A new programme to better coordinate support services for the elderly will be piloted in three to five precincts over the next few months, and then be scaled up if successful.
Finance Minister Heng Swee Keat announced the Community Networks for Seniors pilot in his Budget speech, and disclosed further details yesterday during a visit to the Thong Kheng Senior Activity Centre (TKSAC) in Bukit Merah.
Institutions such as schools, businesses and non-profit organisations could be among those providing support, such as by offering befriending services or delivering food.
At the heart of the scheme will be a small team of full-time government officers who will study the health and social needs of seniors and coordinate help efforts.
The Government hopes to help seniors discover any health issues they may have earlier, so that they can be managed.
Key social measures in Budget 2016
•The Silver Support Scheme gives quarterly payouts of between $300 and $750. It supports the bottom 20 per cent of senior citizens aged 65 and above, with a smaller degree of support extended to cover up to 30 per cent of seniors.

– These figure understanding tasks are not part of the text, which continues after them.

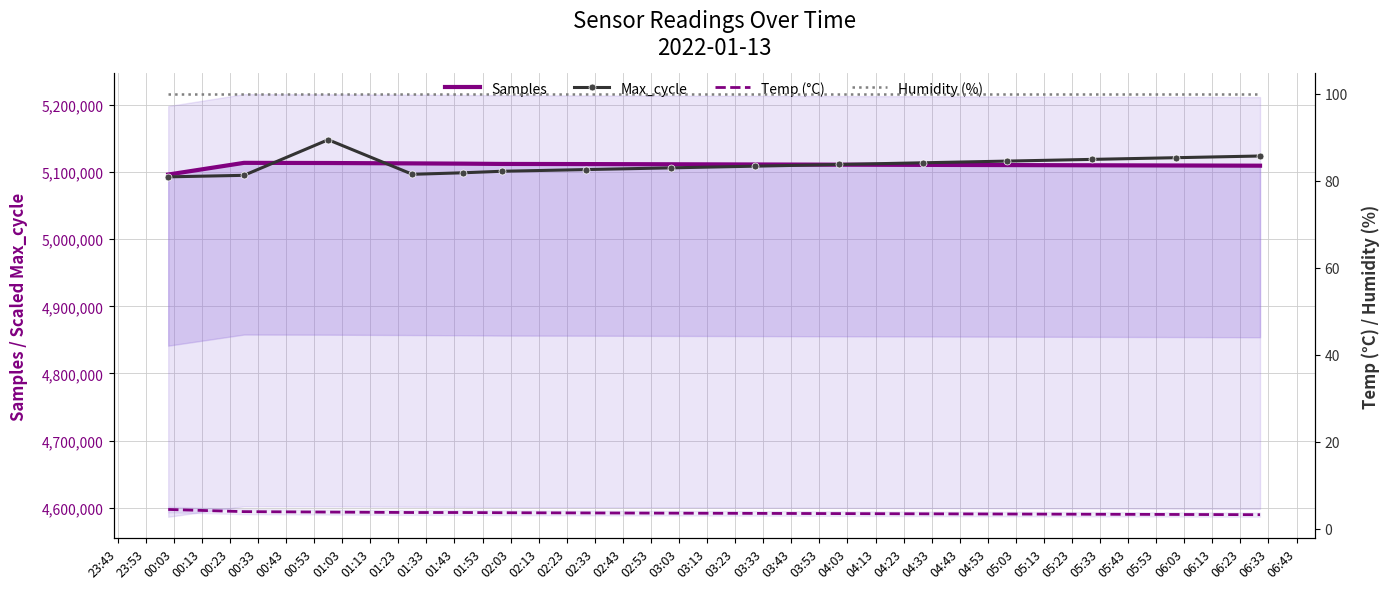

Reading left to right, list all the values displayed in this chart.

Samples: 5096192.0	5113622.0	5113381.0	5112823.0	5112441.0	5112000.0	5111800.0	5111500.0	5111200.0	5110900.0	5110600.0	5110300.0	5110000.0	5109700.0	5109400.0
Max_cycle: 5092772.7	5095044.4	5148049.4	5096558.8	5098830.5	5101102.1	5103626.1	5106150.2	5108674.2	5111198.3	5113722.3	5116246.4	5118770.4	5121294.5	5123818.5
Temp (°C): 4.4	3.9	3.8	3.7	3.7	3.6	3.6	3.5	3.5	3.5	3.4	3.4	3.3	3.2	3.2
Humidity (%): 99.9	99.9	99.9	99.9	99.9	99.9	99.9	99.9	99.9	99.9	99.9	99.9	99.9	99.9	99.9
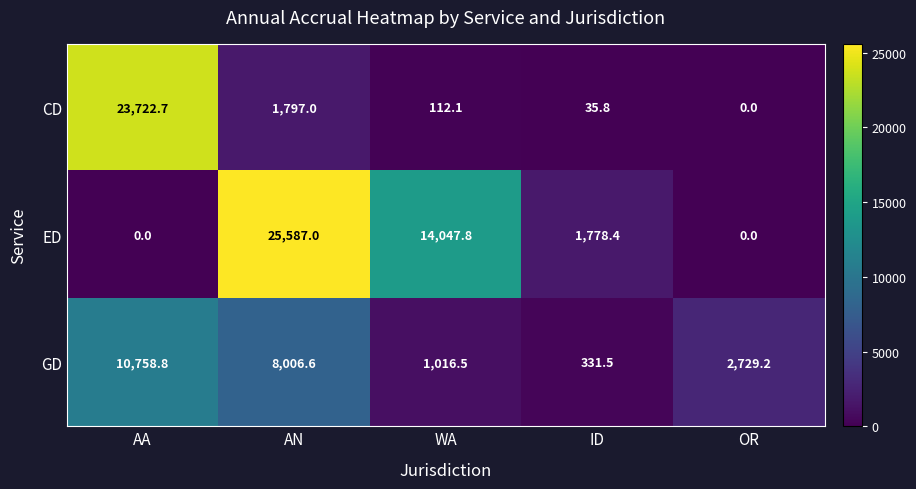

What is the difference between the maximum and minimum values in the ED series?

25587.0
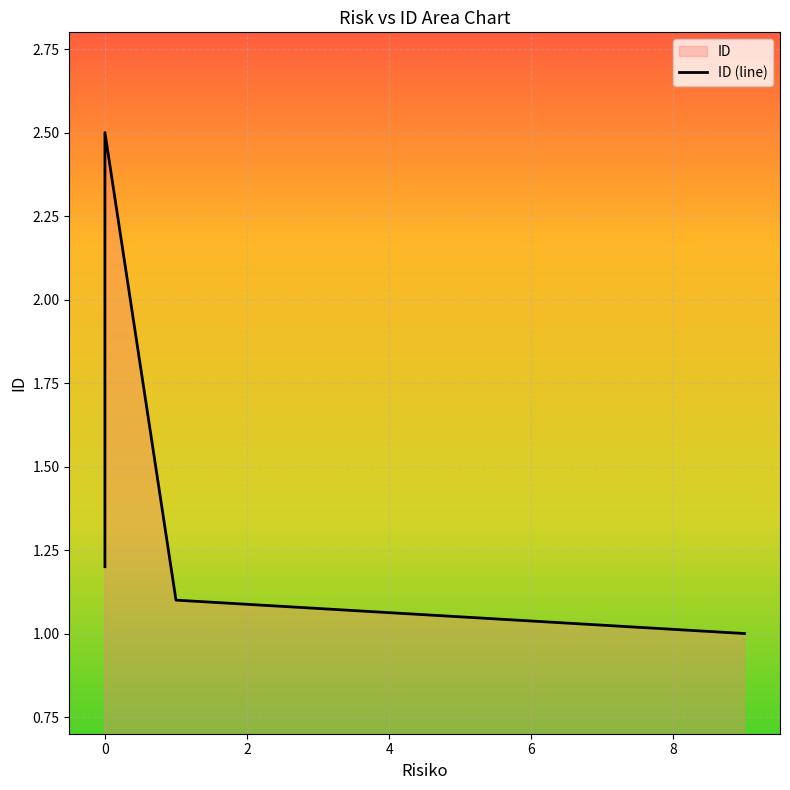

How many series are shown in this chart?

1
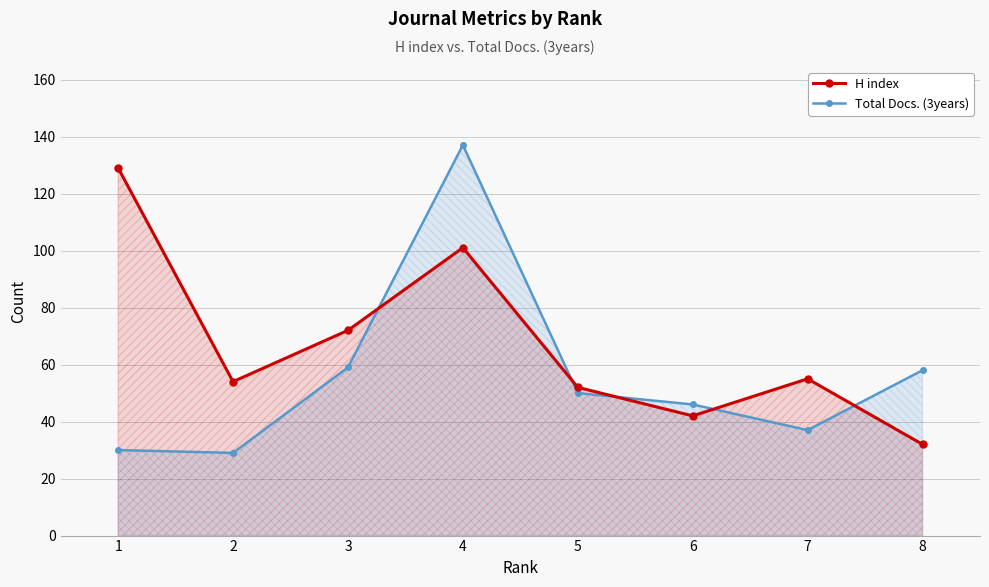

List the series in order of their overall mean, lowest first.

Total Docs. (3years), H index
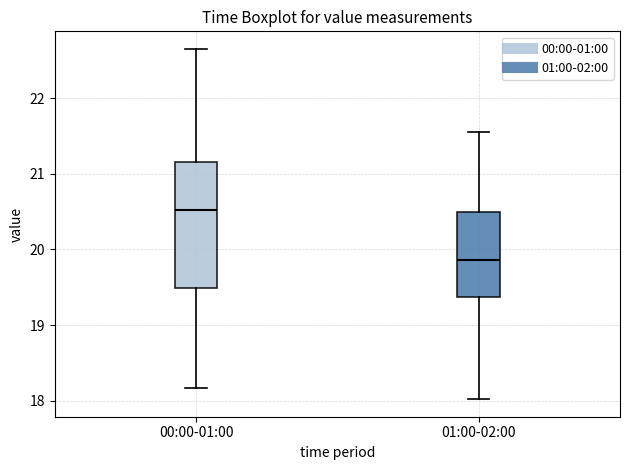

Which box has the highest median line?

00:00-01:00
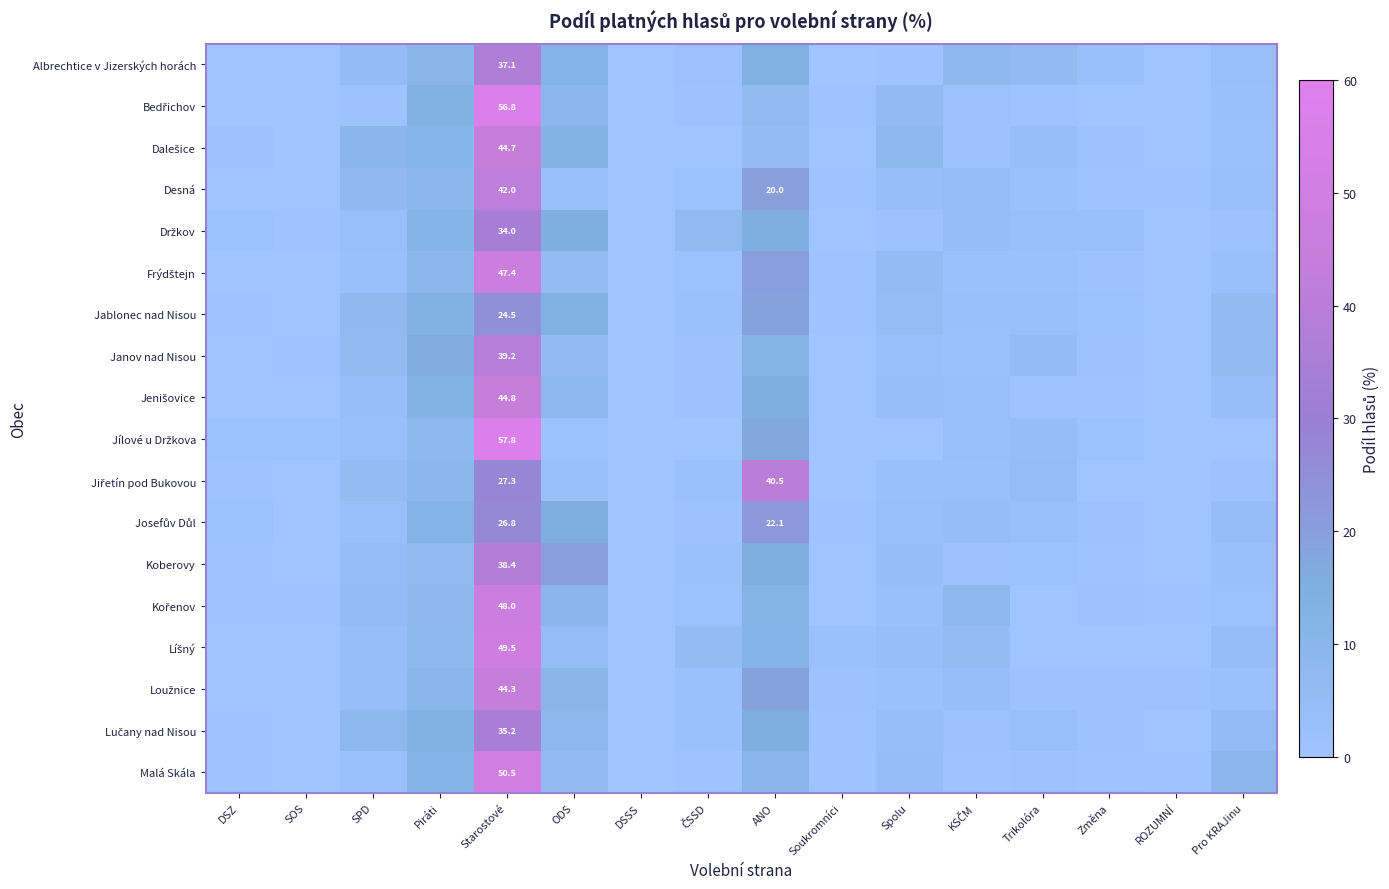

What is the total value across all series at ROZUMNÍ?

2.7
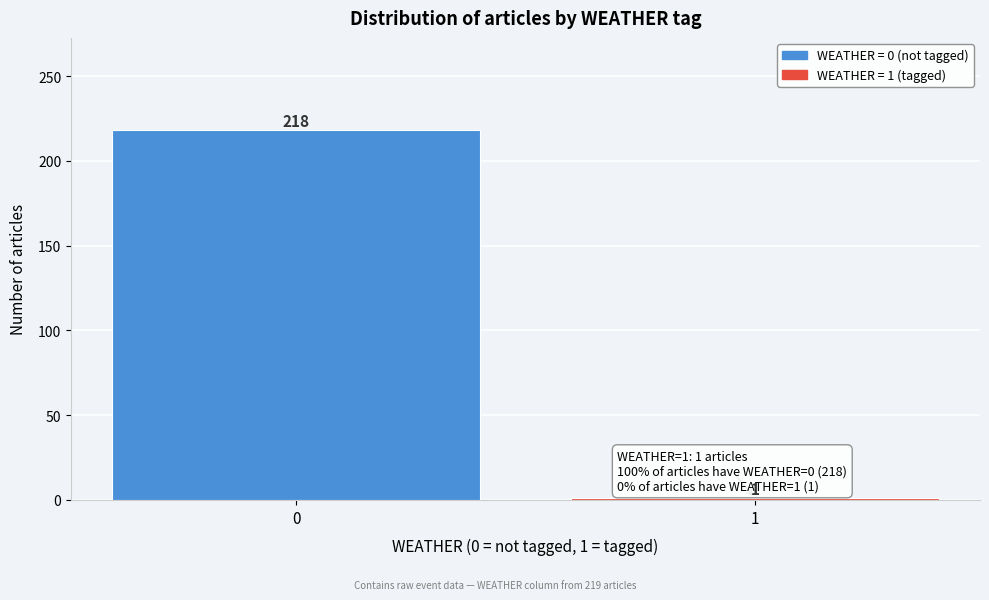

Reading left to right, list all the values displayed in this chart.

218	1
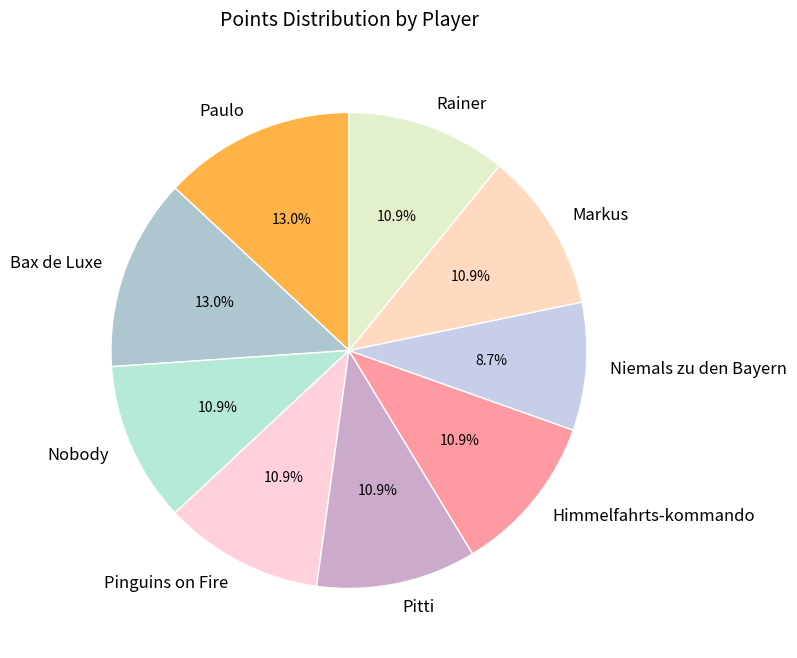

What is the smallest slice in the pie chart?

Niemals zu den Bayern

•The new Child Development Account First Step grant will be introduced for all Singaporean children. Parents will automatically get $3,000, which can be used for their children's childcare and healthcare needs. This applies to babies born from March 24.
•The basic monthly cash allowance under the Public Assistance scheme, for those permanently unable to work, and with little or no means of income and family support, will be raised by $80 to $870.
•Households will get one to three months of service and conservancy charge rebates.
•Households that qualify for the GST cash voucher will get more this year, through a "cash special payment" of up to $200 to be made in November.
Mr Heng said: "Our population is ageing rapidly. To enable our seniors to age with dignity and vitality, we need to shift our centre of care from the hospital setting to the neighbourhood."
Asked how this initiative differs from existing social service offices (SSOs), which also help to coordinate support efforts, he said: "SSOs look after broad social needs, but if you look at the healthcare needs, (we need to see) how we can work more closely together with the Health Promotion Board and hospitals... This is a very important initiative."
Dr Amy Khor, Senior Minister of State for Health, and Ms Joan Pereira, MP for Tanjong Pagar GRC, joined Mr Heng on the visit.
Dr Khor said the pilot programme could lead to stronger partnerships between the help groups and better coordinate support services.
The TKSAC is in Ms Pereira's Henderson-Dawson ward, which now has a network that is similar to the Community Networks for Seniors pilot.
The network is coordinated by the Henderson-Dawson Citizens Consultative Committee.
Ms Pereira gave an example of an existing programme to help socially isolated seniors.
Students are involved in befriending the elderly, shopkeepers and hawkers help to provide food rations and financial help, while welfare groups offer therapy and counselling services.
She said she hopes the Community Networks for Seniors will be piloted in her ward.
"It can build on what we already have and we can reach out to more people in a systematic approach."
No firm date has been set for the start of the programme.